About this task
Copy the text from every entry below, keeping each line unchanged and in its original order. Leave the pictures out of your answer.

--- Data extracts ---

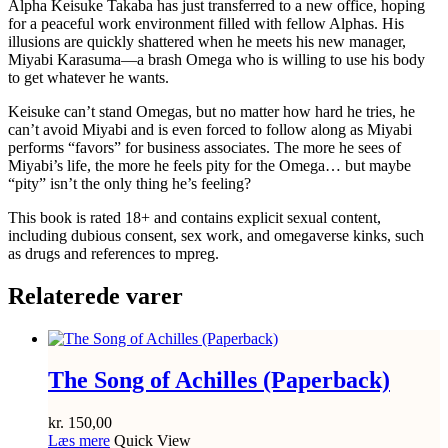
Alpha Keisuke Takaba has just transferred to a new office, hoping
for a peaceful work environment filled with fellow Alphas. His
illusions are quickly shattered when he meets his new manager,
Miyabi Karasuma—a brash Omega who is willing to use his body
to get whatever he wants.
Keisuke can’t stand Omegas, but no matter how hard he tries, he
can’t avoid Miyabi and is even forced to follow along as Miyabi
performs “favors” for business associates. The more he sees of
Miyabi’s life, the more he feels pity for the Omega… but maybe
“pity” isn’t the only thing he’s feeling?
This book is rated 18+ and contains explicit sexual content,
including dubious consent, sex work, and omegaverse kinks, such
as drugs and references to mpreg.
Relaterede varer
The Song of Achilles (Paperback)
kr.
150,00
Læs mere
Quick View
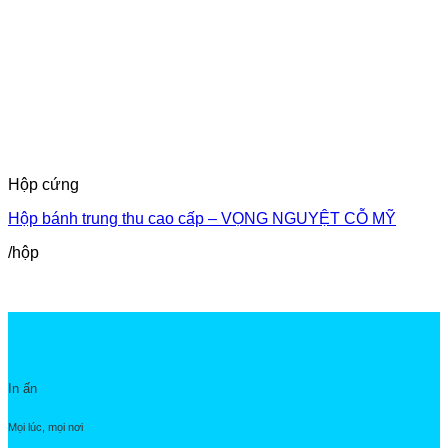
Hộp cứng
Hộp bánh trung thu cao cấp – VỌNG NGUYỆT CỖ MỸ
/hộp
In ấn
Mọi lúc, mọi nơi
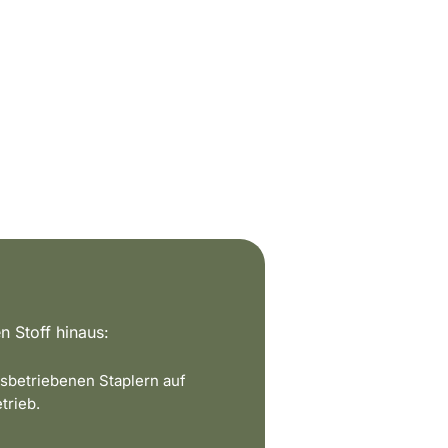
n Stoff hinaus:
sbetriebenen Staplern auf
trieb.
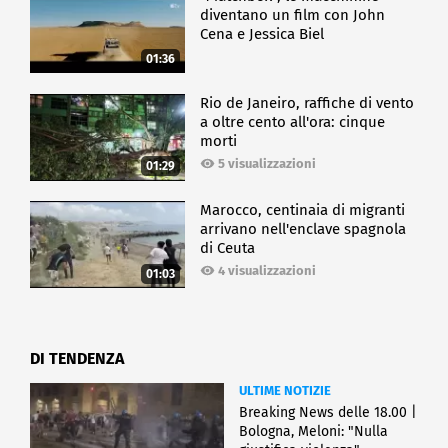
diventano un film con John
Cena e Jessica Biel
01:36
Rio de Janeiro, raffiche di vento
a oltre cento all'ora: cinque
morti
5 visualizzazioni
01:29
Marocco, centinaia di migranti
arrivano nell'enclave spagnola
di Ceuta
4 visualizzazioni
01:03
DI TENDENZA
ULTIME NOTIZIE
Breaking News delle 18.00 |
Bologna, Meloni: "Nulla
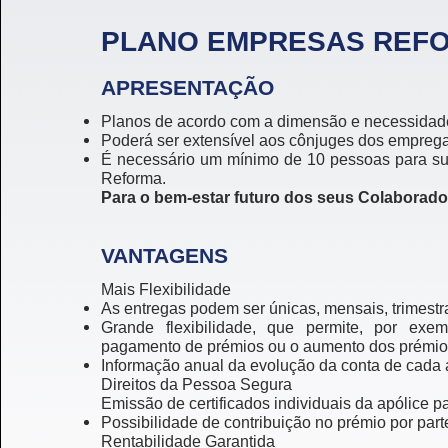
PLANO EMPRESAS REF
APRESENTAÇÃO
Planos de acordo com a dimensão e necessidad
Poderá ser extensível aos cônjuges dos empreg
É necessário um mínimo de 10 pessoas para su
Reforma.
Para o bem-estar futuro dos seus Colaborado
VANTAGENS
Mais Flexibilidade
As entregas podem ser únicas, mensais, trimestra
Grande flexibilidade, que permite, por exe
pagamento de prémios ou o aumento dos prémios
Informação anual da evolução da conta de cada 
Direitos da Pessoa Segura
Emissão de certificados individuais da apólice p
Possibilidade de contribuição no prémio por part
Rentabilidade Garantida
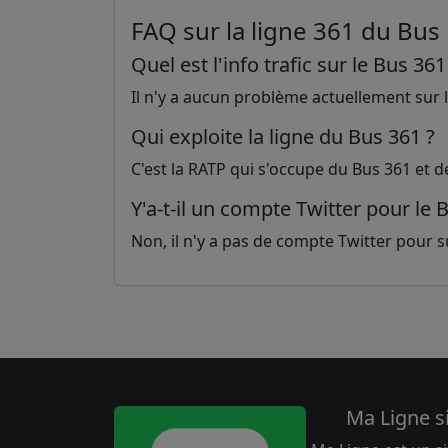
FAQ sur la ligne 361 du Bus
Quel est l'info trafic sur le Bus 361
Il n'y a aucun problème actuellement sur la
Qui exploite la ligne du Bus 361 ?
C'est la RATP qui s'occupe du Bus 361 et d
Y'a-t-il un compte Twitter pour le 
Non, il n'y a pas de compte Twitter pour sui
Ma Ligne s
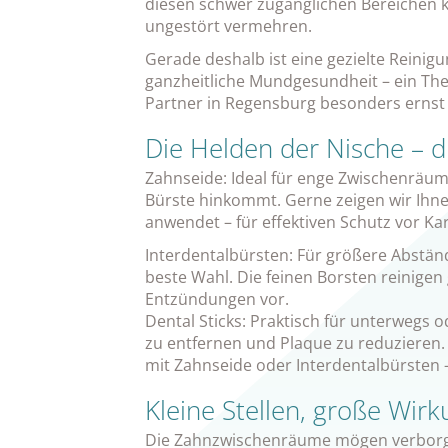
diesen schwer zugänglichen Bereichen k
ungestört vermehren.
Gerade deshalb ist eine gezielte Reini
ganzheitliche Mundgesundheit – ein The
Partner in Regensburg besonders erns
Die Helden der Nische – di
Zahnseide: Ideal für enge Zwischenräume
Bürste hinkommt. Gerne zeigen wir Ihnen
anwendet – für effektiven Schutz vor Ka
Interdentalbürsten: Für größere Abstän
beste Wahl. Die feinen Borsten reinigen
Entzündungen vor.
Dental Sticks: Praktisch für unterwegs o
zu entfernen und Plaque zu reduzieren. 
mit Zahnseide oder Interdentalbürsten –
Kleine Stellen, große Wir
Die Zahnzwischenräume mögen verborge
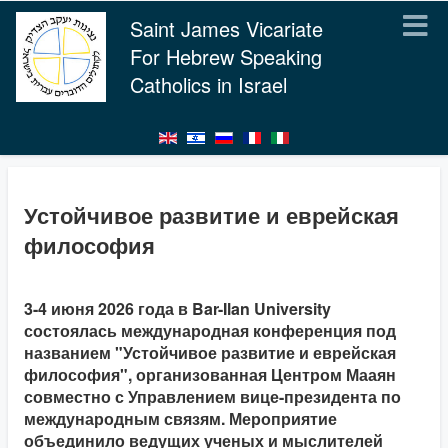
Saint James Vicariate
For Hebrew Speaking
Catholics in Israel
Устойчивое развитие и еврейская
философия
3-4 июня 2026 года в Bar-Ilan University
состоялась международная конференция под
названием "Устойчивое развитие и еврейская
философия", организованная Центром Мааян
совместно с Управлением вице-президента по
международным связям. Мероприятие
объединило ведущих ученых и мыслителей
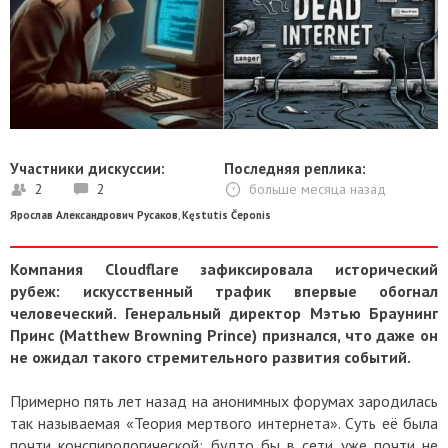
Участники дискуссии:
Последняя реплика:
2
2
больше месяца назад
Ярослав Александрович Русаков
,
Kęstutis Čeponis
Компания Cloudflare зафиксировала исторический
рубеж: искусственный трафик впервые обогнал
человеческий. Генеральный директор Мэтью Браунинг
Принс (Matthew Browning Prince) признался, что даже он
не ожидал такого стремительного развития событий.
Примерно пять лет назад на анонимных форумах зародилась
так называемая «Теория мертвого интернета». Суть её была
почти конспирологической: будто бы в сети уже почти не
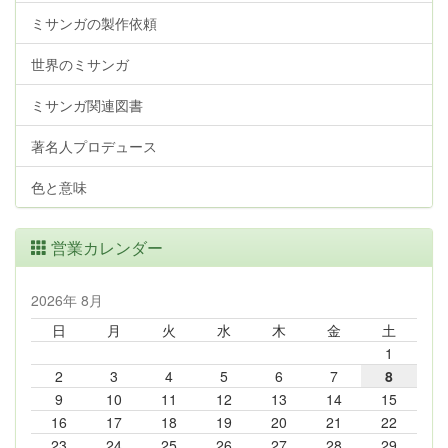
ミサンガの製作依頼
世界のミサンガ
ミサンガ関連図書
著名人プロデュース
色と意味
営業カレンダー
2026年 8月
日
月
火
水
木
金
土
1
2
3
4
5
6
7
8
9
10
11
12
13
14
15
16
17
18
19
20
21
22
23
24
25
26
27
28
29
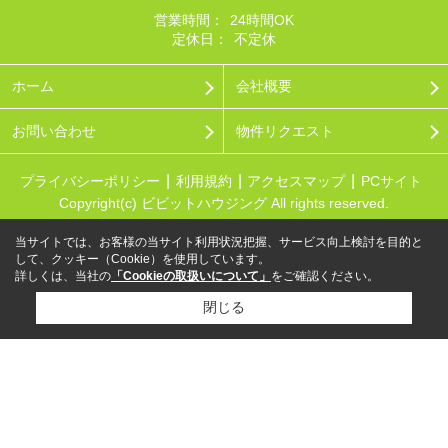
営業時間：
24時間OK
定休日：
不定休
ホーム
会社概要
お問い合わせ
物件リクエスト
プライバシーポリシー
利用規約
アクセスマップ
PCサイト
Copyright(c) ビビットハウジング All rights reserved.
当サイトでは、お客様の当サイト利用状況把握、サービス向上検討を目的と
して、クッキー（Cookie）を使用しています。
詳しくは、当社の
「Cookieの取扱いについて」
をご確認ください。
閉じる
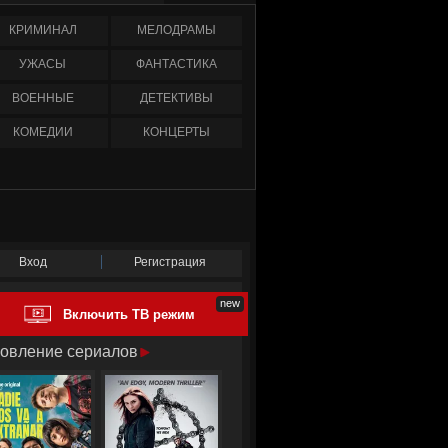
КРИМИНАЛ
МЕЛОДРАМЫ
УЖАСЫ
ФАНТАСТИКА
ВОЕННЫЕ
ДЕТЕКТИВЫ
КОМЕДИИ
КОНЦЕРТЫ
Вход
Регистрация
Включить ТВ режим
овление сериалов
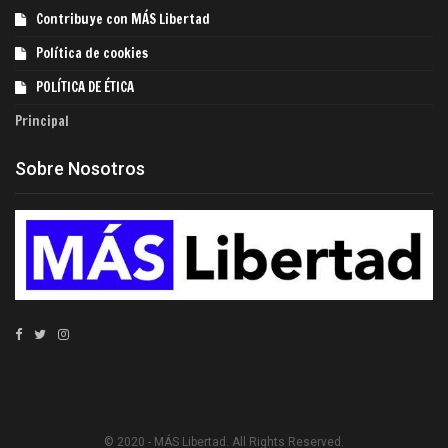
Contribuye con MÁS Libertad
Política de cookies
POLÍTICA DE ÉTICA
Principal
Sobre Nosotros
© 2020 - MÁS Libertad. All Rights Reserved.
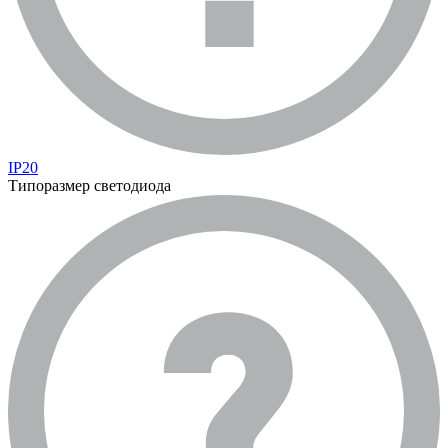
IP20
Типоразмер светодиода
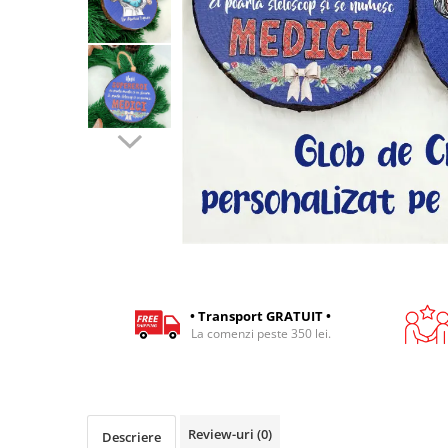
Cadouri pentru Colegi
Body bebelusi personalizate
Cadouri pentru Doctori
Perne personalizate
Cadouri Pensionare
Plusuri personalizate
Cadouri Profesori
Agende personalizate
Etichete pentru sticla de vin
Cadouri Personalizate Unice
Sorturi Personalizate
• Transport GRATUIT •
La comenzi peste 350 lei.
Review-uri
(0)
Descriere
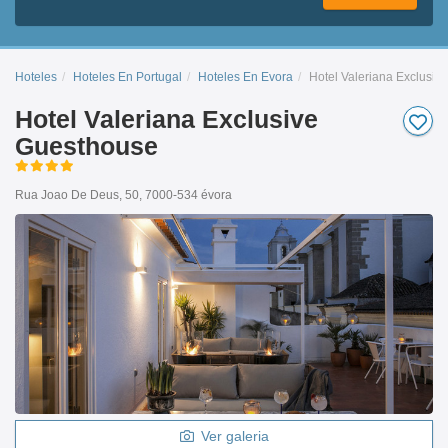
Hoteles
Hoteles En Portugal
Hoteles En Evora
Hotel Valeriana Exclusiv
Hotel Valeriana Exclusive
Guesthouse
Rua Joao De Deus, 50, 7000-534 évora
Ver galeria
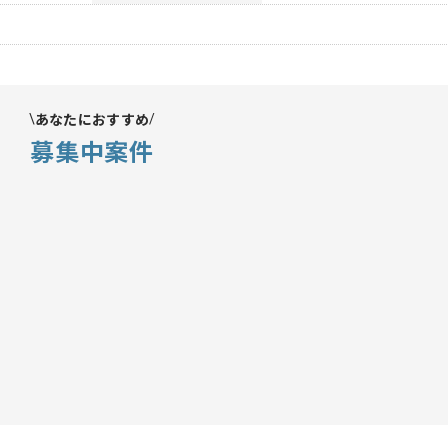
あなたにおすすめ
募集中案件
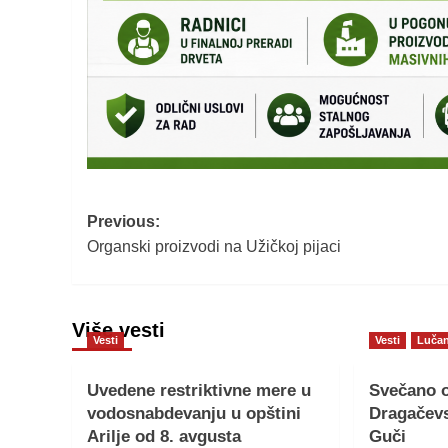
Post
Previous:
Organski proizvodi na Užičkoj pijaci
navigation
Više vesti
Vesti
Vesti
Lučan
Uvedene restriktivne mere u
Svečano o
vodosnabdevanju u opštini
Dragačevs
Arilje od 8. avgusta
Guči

---

Answer for this exercise
Alpha Keisuke Takaba has just transferred to a new office, hoping
for a peaceful work environment filled with fellow Alphas. His
illusions are quickly shattered when he meets his new manager,
Miyabi Karasuma—a brash Omega who is willing to use his body
to get whatever he wants.
Keisuke can’t stand Omegas, but no matter how hard he tries, he
can’t avoid Miyabi and is even forced to follow along as Miyabi
performs “favors” for business associates. The more he sees of
Miyabi’s life, the more he feels pity for the Omega… but maybe
“pity” isn’t the only thing he’s feeling?
This book is rated 18+ and contains explicit sexual content,
including dubious consent, sex work, and omegaverse kinks, such
as drugs and references to mpreg.
Relaterede varer
The Song of Achilles (Paperback)
kr.
150,00
Læs mere
Quick View
Hộp cứng
Hộp bánh trung thu cao cấp – VỌNG NGUYỆT CỖ MỸ
/hộp
In ấn
Mọi lúc, mọi nơi
n Stoff hinaus:
sbetriebenen Staplern auf
trieb.
diventano un film con John
Cena e Jessica Biel
01:36
Rio de Janeiro, raffiche di vento
a oltre cento all'ora: cinque
morti
5 visualizzazioni
01:29
Marocco, centinaia di migranti
arrivano nell'enclave spagnola
di Ceuta
4 visualizzazioni
01:03
DI TENDENZA
ULTIME NOTIZIE
Breaking News delle 18.00 |
Bologna, Meloni: "Nulla
PLANO EMPRESAS REF
APRESENTAÇÃO
Planos de acordo com a dimensão e necessidad
Poderá ser extensível aos cônjuges dos empreg
É necessário um mínimo de 10 pessoas para su
Reforma.
Para o bem-estar futuro dos seus Colaborado
VANTAGENS
Mais Flexibilidade
As entregas podem ser únicas, mensais, trimestra
Grande flexibilidade, que permite, por exe
pagamento de prémios ou o aumento dos prémios
Informação anual da evolução da conta de cada 
Direitos da Pessoa Segura
Emissão de certificados individuais da apólice p
Possibilidade de contribuição no prémio por part
Rentabilidade Garantida
FAQ sur la ligne 361 du Bus
Quel est l'info trafic sur le Bus 361
Il n'y a aucun problème actuellement sur la
Qui exploite la ligne du Bus 361 ?
C'est la RATP qui s'occupe du Bus 361 et d
Y'a-t-il un compte Twitter pour le 
Non, il n'y a pas de compte Twitter pour sui
Ma Ligne s
diesen schwer zugänglichen Bereichen k
ungestört vermehren.
Gerade deshalb ist eine gezielte Reini
ganzheitliche Mundgesundheit – ein The
Partner in Regensburg besonders erns
Die Helden der Nische – di
Zahnseide: Ideal für enge Zwischenräume
Bürste hinkommt. Gerne zeigen wir Ihnen
anwendet – für effektiven Schutz vor Ka
Interdentalbürsten: Für größere Abstän
beste Wahl. Die feinen Borsten reinigen
Entzündungen vor.
Dental Sticks: Praktisch für unterwegs o
zu entfernen und Plaque zu reduzieren. 
mit Zahnseide oder Interdentalbürsten –
Kleine Stellen, große Wir
Die Zahnzwischenräume mögen verborge
Saint James Vicariate
For Hebrew Speaking
Catholics in Israel
Устойчивое развитие и еврейская
философия
3-4 июня 2026 года в Bar-Ilan University
состоялась международная конференция под
названием "Устойчивое развитие и еврейская
философия", организованная Центром Мааян
совместно с Управлением вице-президента по
международным связям. Мероприятие
объединило ведущих ученых и мыслителей
Участники дискуссии:
Последняя реплика:
2
2
больше месяца назад
Ярослав Александрович Русаков
,
Kęstutis Čeponis
Компания Cloudflare зафиксировала исторический
рубеж: искусственный трафик впервые обогнал
человеческий. Генеральный директор Мэтью Браунинг
Принс (Matthew Browning Prince) признался, что даже он
не ожидал такого стремительного развития событий.
Примерно пять лет назад на анонимных форумах зародилась
так называемая «Теория мертвого интернета». Суть её была
почти конспирологической: будто бы в сети уже почти не
ミサンガの製作依頼
世界のミサンガ
ミサンガ関連図書
著名人プロデュース
色と意味
営業カレンダー
2026年 8月
日
月
火
水
木
金
土
1
2
3
4
5
6
7
8
9
10
11
12
13
14
15
16
17
18
19
20
21
22
23
24
25
26
27
28
29
営業時間：
24時間OK
定休日：
不定休
ホーム
会社概要
お問い合わせ
物件リクエスト
プライバシーポリシー
利用規約
アクセスマップ
PCサイト
Copyright(c) ビビットハウジング All rights reserved.
当サイトでは、お客様の当サイト利用状況把握、サービス向上検討を目的と
して、クッキー（Cookie）を使用しています。
詳しくは、当社の
「Cookieの取扱いについて」
をご確認ください。
閉じる
КРИМИНАЛ
МЕЛОДРАМЫ
УЖАСЫ
ФАНТАСТИКА
ВОЕННЫЕ
ДЕТЕКТИВЫ
КОМЕДИИ
КОНЦЕРТЫ
Вход
Регистрация
Включить ТВ режим
овление сериалов
Contribuye con MÁS Libertad
Política de cookies
POLÍTICA DE ÉTICA
Principal
Sobre Nosotros
© 2020 - MÁS Libertad. All Rights Reserved.
IP20
Типоразмер светодиода
Cadouri pentru Colegi
Body bebelusi personalizate
Cadouri pentru Doctori
Perne personalizate
Cadouri Pensionare
Plusuri personalizate
Cadouri Profesori
Agende personalizate
Etichete pentru sticla de vin
Cadouri Personalizate Unice
Sorturi Personalizate
• Transport GRATUIT •
La comenzi peste 350 lei.
Review-uri
(0)
Descriere
Hoteles
Hoteles En Portugal
Hoteles En Evora
Hotel Valeriana Exclusiv
Hotel Valeriana Exclusive
Guesthouse
Rua Joao De Deus, 50, 7000-534 évora
Ver galeria
あなたにおすすめ
募集中案件
Post
Previous:
Organski proizvodi na Užičkoj pijaci
navigation
Više vesti
Vesti
Vesti
Lučan
Uvedene restriktivne mere u
Svečano o
vodosnabdevanju u opštini
Dragačevs
Arilje od 8. avgusta
Guči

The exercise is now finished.